• _Exercise directions_: Your answer should be only the lines below from the one with "Provide the **HTTP" to the one with "in the background.", repeated exactly, ends included.

• _Records to process_:
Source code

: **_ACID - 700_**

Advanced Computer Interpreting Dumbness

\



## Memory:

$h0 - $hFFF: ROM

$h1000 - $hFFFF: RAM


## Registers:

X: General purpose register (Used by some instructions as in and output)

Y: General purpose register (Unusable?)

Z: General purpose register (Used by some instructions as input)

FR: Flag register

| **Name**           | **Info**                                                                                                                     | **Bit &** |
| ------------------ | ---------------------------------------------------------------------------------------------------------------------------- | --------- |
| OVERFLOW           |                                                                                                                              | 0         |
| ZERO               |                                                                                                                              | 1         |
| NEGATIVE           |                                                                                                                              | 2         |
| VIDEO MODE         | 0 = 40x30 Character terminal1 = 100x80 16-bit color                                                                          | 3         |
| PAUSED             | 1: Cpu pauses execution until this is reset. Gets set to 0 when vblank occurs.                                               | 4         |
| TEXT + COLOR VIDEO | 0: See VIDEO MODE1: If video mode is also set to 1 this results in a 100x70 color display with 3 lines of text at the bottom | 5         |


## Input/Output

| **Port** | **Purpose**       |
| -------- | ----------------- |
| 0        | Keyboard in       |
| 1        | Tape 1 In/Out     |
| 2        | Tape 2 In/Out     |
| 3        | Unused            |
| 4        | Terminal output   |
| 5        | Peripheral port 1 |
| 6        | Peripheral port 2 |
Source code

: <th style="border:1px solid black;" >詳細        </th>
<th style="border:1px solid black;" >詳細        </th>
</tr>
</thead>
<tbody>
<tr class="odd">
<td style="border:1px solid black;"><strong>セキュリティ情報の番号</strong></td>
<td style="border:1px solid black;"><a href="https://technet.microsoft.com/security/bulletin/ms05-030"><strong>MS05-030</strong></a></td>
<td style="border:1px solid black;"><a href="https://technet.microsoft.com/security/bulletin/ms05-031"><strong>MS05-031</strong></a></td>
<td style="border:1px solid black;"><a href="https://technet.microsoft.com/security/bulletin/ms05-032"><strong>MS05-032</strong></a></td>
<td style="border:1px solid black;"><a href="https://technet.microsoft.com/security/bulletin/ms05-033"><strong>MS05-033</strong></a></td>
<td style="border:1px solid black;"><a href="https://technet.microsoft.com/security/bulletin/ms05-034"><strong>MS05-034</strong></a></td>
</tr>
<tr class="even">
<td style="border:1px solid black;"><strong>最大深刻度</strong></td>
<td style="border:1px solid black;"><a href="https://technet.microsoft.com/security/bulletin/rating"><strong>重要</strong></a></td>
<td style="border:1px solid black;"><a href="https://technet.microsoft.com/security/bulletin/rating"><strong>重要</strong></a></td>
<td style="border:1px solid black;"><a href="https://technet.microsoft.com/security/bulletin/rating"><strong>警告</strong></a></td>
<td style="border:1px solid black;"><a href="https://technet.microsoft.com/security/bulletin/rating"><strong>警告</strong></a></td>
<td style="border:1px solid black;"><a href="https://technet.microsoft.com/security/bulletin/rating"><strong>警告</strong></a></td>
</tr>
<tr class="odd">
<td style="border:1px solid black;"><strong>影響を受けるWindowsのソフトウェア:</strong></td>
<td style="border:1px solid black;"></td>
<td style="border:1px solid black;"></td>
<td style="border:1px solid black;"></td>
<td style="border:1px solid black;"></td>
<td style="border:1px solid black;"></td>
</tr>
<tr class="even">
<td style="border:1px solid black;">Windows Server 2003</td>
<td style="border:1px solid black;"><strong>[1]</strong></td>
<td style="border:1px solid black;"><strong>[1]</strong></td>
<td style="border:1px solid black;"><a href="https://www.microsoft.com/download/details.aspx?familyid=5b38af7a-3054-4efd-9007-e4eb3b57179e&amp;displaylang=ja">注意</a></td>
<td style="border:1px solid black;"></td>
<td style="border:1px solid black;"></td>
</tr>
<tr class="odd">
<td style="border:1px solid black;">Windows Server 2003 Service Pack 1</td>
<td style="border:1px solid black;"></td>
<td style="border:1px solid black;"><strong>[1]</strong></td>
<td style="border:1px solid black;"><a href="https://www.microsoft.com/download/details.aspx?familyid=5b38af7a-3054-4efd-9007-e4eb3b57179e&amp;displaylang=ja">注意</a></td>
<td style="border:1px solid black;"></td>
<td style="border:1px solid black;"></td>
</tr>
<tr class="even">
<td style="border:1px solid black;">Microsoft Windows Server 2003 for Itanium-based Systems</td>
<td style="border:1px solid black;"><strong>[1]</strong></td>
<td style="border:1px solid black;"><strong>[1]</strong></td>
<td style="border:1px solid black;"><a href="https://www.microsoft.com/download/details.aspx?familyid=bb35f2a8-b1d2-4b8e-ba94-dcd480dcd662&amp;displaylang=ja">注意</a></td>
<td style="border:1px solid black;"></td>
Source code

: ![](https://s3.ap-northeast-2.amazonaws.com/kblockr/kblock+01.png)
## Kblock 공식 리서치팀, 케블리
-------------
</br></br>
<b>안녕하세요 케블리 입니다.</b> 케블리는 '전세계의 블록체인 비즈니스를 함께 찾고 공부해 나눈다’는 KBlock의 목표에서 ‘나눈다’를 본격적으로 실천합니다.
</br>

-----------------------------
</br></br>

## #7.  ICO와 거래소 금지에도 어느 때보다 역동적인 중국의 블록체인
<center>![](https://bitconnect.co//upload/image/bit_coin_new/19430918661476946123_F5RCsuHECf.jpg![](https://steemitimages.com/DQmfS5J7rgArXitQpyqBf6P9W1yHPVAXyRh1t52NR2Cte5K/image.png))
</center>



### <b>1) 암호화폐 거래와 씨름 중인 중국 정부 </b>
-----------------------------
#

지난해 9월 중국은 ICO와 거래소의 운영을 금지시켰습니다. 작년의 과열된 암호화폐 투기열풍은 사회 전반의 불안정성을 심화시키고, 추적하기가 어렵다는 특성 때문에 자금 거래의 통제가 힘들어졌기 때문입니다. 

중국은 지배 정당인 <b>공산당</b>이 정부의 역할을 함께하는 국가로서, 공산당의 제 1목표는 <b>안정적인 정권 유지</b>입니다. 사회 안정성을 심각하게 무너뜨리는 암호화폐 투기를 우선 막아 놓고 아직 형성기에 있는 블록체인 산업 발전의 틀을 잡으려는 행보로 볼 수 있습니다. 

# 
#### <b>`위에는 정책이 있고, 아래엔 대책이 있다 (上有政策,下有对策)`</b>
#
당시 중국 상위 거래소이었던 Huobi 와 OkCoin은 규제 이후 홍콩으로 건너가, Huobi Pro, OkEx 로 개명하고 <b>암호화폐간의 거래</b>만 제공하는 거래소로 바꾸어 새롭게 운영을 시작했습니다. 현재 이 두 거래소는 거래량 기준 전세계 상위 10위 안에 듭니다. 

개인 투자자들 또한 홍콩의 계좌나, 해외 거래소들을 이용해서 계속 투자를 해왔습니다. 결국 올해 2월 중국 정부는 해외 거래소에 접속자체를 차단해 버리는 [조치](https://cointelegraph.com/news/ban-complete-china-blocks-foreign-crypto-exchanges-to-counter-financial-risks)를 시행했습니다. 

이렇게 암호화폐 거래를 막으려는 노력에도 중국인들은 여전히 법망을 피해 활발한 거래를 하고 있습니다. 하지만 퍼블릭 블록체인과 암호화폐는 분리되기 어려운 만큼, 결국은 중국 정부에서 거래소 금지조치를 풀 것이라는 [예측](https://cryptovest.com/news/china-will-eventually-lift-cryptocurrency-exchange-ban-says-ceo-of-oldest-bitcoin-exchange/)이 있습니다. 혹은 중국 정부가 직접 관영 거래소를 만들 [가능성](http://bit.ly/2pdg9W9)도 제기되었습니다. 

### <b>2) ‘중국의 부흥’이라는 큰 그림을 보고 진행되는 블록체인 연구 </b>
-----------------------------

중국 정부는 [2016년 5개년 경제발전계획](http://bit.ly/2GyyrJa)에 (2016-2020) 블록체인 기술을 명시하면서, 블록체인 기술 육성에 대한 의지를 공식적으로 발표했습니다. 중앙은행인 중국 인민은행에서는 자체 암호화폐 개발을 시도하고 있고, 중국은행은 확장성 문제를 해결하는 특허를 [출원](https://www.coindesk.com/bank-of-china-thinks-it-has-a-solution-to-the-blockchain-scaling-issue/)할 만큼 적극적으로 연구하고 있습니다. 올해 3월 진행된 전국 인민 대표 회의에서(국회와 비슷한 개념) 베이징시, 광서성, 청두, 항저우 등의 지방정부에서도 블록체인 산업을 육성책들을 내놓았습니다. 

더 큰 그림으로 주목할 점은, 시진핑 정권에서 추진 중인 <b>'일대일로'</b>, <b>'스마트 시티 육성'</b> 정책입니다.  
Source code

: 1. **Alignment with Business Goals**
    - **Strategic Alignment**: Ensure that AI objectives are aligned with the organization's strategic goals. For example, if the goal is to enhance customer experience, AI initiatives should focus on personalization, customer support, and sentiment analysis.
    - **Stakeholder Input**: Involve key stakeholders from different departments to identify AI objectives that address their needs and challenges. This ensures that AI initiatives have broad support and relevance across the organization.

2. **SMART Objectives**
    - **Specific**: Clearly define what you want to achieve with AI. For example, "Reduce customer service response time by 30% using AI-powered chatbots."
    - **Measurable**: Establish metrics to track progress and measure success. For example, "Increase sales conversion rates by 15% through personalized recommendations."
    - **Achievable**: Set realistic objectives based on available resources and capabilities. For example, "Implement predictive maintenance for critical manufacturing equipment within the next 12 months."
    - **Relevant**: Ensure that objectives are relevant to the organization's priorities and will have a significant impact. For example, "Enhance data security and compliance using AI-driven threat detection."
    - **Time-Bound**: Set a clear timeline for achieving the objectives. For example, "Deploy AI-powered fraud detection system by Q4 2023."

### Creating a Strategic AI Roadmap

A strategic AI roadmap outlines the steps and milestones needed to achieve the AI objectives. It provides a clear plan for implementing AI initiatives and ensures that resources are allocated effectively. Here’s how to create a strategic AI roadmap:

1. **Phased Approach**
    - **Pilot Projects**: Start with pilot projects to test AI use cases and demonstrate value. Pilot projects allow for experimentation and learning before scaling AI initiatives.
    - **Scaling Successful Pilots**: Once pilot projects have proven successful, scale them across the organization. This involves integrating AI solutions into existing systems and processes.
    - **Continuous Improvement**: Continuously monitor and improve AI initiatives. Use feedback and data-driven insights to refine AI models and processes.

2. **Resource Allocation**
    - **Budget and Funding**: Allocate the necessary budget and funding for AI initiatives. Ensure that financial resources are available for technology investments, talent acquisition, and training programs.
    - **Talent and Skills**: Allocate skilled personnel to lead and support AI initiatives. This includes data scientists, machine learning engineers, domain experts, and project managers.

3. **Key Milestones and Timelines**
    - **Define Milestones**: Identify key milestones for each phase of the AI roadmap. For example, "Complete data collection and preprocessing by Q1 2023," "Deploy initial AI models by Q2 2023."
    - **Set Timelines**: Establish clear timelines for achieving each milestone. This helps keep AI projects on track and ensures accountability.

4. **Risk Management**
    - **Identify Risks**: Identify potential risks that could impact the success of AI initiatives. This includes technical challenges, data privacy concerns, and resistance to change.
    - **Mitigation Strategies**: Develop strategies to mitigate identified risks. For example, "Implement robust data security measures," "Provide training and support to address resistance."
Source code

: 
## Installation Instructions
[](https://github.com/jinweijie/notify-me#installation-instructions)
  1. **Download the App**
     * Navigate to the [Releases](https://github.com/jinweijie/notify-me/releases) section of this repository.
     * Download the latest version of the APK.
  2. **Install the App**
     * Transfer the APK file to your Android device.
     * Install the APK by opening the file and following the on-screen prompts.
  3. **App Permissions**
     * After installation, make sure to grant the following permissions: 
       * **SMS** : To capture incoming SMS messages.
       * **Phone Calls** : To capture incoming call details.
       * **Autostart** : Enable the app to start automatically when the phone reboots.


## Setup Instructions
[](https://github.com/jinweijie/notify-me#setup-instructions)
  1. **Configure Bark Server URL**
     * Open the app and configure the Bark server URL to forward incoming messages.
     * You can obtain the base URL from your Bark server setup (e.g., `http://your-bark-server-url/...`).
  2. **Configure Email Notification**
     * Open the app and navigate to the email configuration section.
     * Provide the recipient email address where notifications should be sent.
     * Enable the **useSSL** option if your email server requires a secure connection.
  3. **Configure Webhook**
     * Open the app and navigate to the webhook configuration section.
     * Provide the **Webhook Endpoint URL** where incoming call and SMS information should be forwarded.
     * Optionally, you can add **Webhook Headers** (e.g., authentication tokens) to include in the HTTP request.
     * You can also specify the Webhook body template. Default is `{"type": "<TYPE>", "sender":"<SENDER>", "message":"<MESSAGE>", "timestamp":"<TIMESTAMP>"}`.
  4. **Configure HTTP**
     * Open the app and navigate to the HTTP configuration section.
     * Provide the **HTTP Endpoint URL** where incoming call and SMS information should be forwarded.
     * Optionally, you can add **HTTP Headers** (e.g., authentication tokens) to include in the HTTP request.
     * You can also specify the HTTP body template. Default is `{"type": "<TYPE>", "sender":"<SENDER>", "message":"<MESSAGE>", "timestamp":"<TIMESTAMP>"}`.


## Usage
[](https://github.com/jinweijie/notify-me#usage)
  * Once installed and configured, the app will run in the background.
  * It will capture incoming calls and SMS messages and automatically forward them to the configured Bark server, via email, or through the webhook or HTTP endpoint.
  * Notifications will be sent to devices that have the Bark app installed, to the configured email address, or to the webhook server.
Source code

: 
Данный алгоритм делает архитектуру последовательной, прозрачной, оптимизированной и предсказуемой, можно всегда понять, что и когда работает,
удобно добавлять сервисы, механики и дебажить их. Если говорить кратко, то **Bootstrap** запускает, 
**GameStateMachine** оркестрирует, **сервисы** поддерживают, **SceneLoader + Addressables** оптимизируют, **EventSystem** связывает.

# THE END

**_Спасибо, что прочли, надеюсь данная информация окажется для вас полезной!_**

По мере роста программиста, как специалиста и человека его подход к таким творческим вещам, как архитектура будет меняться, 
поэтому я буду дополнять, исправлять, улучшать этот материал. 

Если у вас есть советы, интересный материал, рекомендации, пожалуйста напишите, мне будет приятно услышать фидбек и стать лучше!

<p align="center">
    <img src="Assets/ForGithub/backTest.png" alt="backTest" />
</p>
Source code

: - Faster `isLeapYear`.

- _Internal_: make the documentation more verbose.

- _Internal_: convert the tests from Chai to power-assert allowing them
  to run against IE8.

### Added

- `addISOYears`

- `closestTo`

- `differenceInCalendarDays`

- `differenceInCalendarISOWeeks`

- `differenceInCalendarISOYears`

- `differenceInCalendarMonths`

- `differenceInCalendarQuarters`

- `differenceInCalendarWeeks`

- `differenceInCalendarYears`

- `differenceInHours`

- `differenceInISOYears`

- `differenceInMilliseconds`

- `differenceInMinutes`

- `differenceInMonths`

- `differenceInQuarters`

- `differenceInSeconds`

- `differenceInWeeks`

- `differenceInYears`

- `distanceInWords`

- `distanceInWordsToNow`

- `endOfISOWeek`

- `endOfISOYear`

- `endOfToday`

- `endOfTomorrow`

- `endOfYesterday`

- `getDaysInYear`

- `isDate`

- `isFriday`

• _Problem solution_:
     * Provide the **HTTP Endpoint URL** where incoming call and SMS information should be forwarded.
     * Optionally, you can add **HTTP Headers** (e.g., authentication tokens) to include in the HTTP request.
     * You can also specify the HTTP body template. Default is `{"type": "<TYPE>", "sender":"<SENDER>", "message":"<MESSAGE>", "timestamp":"<TIMESTAMP>"}`.


## Usage
[](https://github.com/jinweijie/notify-me#usage)
  * Once installed and configured, the app will run in the background.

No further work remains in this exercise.